Mina'nın sorusuyla irkildi.
"Hayır ve saymayı da düşümüyorum."
"O zaman neden bu seceleyi tutuyorsun? Eğer bir önemi yoksa."
Tzuyu içinde oluşan garip duyguyla gülümsedi.
"Bu sadece cehennemde ne kadar acı çekeceğini hesaplamama yardımcı oluyor Mina. Bu bataklığa düşmeseydim ne olurdu, sorusu kafamda dolanıyor."
Mina'nın içi burkulur gibi oldu. Onlar Kore'nin en çok aranan suclularıydı. Ama neyse ki yüzlerini gören ve onların katil olduğunu bilen tek bir kişi bile yoktu. Sadece beşi biliyordu, sadece beşi birbirinin yanında tam anlamıyla kendi olabiliyordu.
Sonunda saklandıkları eve vardılar. Taksi garaj kapısından içeri girdi. Etraftaki tüm güvenlik kameraları sadece birkaç saniyeligine bu görüntüleri belleklerine kaydetti sonrası zaten Jeong'un hünerli parmaklarıyla anında silinmekti.
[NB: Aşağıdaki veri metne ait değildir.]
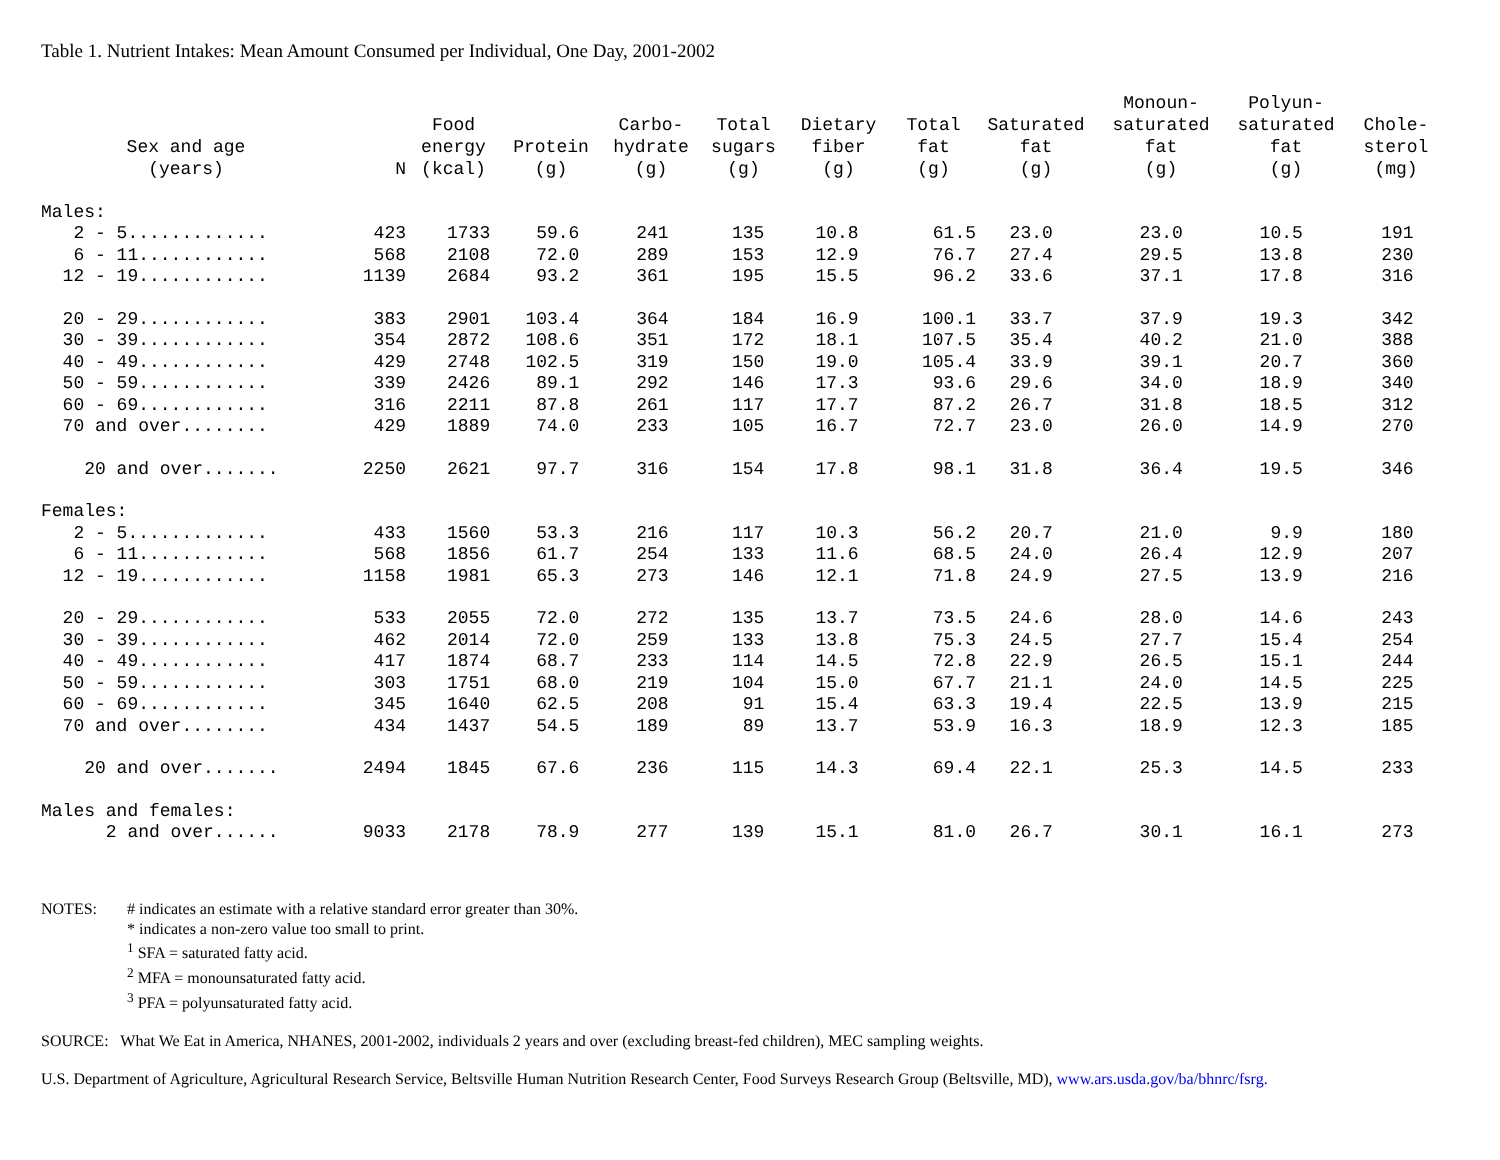Table 1. Nutrient Intakes: Mean Amount Consumed per Individual, One Day, 2001-2002
| Sex and age (years) | N | Food energy (kcal) | Protein (g) | Carbo- hydrate (g) | Total sugars (g) | Dietary fiber (g) | Total fat (g) | Saturated fat (g) | Monoun- saturated fat (g) | Polyun- saturated fat (g) | Chole- sterol (mg) |
| --- | --- | --- | --- | --- | --- | --- | --- | --- | --- | --- | --- |
| Males: | | | | | | | | | | | |
| 2 - 5............. | 423 | 1733 | 59.6 | 241 | 135 | 10.8 | 61.5 | 23.0 | 23.0 | 10.5 | 191 |
| 6 - 11............ | 568 | 2108 | 72.0 | 289 | 153 | 12.9 | 76.7 | 27.4 | 29.5 | 13.8 | 230 |
| 12 - 19............ | 1139 | 2684 | 93.2 | 361 | 195 | 15.5 | 96.2 | 33.6 | 37.1 | 17.8 | 316 |
| 20 - 29............ | 383 | 2901 | 103.4 | 364 | 184 | 16.9 | 100.1 | 33.7 | 37.9 | 19.3 | 342 |
| 30 - 39............ | 354 | 2872 | 108.6 | 351 | 172 | 18.1 | 107.5 | 35.4 | 40.2 | 21.0 | 388 |
| 40 - 49............ | 429 | 2748 | 102.5 | 319 | 150 | 19.0 | 105.4 | 33.9 | 39.1 | 20.7 | 360 |
| 50 - 59............ | 339 | 2426 | 89.1 | 292 | 146 | 17.3 | 93.6 | 29.6 | 34.0 | 18.9 | 340 |
| 60 - 69............ | 316 | 2211 | 87.8 | 261 | 117 | 17.7 | 87.2 | 26.7 | 31.8 | 18.5 | 312 |
| 70 and over........ | 429 | 1889 | 74.0 | 233 | 105 | 16.7 | 72.7 | 23.0 | 26.0 | 14.9 | 270 |
| 20 and over....... | 2250 | 2621 | 97.7 | 316 | 154 | 17.8 | 98.1 | 31.8 | 36.4 | 19.5 | 346 |
| Females: | | | | | | | | | | | |
| 2 - 5............. | 433 | 1560 | 53.3 | 216 | 117 | 10.3 | 56.2 | 20.7 | 21.0 | 9.9 | 180 |
| 6 - 11............ | 568 | 1856 | 61.7 | 254 | 133 | 11.6 | 68.5 | 24.0 | 26.4 | 12.9 | 207 |
| 12 - 19............ | 1158 | 1981 | 65.3 | 273 | 146 | 12.1 | 71.8 | 24.9 | 27.5 | 13.9 | 216 |
| 20 - 29............ | 533 | 2055 | 72.0 | 272 | 135 | 13.7 | 73.5 | 24.6 | 28.0 | 14.6 | 243 |
| 30 - 39............ | 462 | 2014 | 72.0 | 259 | 133 | 13.8 | 75.3 | 24.5 | 27.7 | 15.4 | 254 |
| 40 - 49............ | 417 | 1874 | 68.7 | 233 | 114 | 14.5 | 72.8 | 22.9 | 26.5 | 15.1 | 244 |
| 50 - 59............ | 303 | 1751 | 68.0 | 219 | 104 | 15.0 | 67.7 | 21.1 | 24.0 | 14.5 | 225 |
| 60 - 69............ | 345 | 1640 | 62.5 | 208 | 91 | 15.4 | 63.3 | 19.4 | 22.5 | 13.9 | 215 |
| 70 and over........ | 434 | 1437 | 54.5 | 189 | 89 | 13.7 | 53.9 | 16.3 | 18.9 | 12.3 | 185 |
| 20 and over....... | 2494 | 1845 | 67.6 | 236 | 115 | 14.3 | 69.4 | 22.1 | 25.3 | 14.5 | 233 |
| Males and females: | | | | | | | | | | | |
| 2 and over...... | 9033 | 2178 | 78.9 | 277 | 139 | 15.1 | 81.0 | 26.7 | 30.1 | 16.1 | 273 |
NOTES: # indicates an estimate with a relative standard error greater than 30%.
* indicates a non-zero value too small to print.
<sup>1</sup> SFA = saturated fatty acid.
<sup>2</sup> MFA = monounsaturated fatty acid.
<sup>3</sup> PFA = polyunsaturated fatty acid.
SOURCE: What We Eat in America, NHANES, 2001-2002, individuals 2 years and over (excluding breast-fed children), MEC sampling weights.
U.S. Department of Agriculture, Agricultural Research Service, Beltsville Human Nutrition Research Center, Food Surveys Research Group (Beltsville, MD), www.ars.usda.gov/ba/bhnrc/fsrg.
Garajın içine girdiklerinde garajın ışıkları biri tarafından açılmıştı ve o biri garajı eve bağlayan kapıda ikilinin arabadan inmesini izliyordu.
"Nasıl gitti bayanlar?"
"Sence?"
Tzuyu hafif alayla konuştu.
"Mükemmel?"
"Tabii ki bizden daha azını beklemiyorsun herhalde?"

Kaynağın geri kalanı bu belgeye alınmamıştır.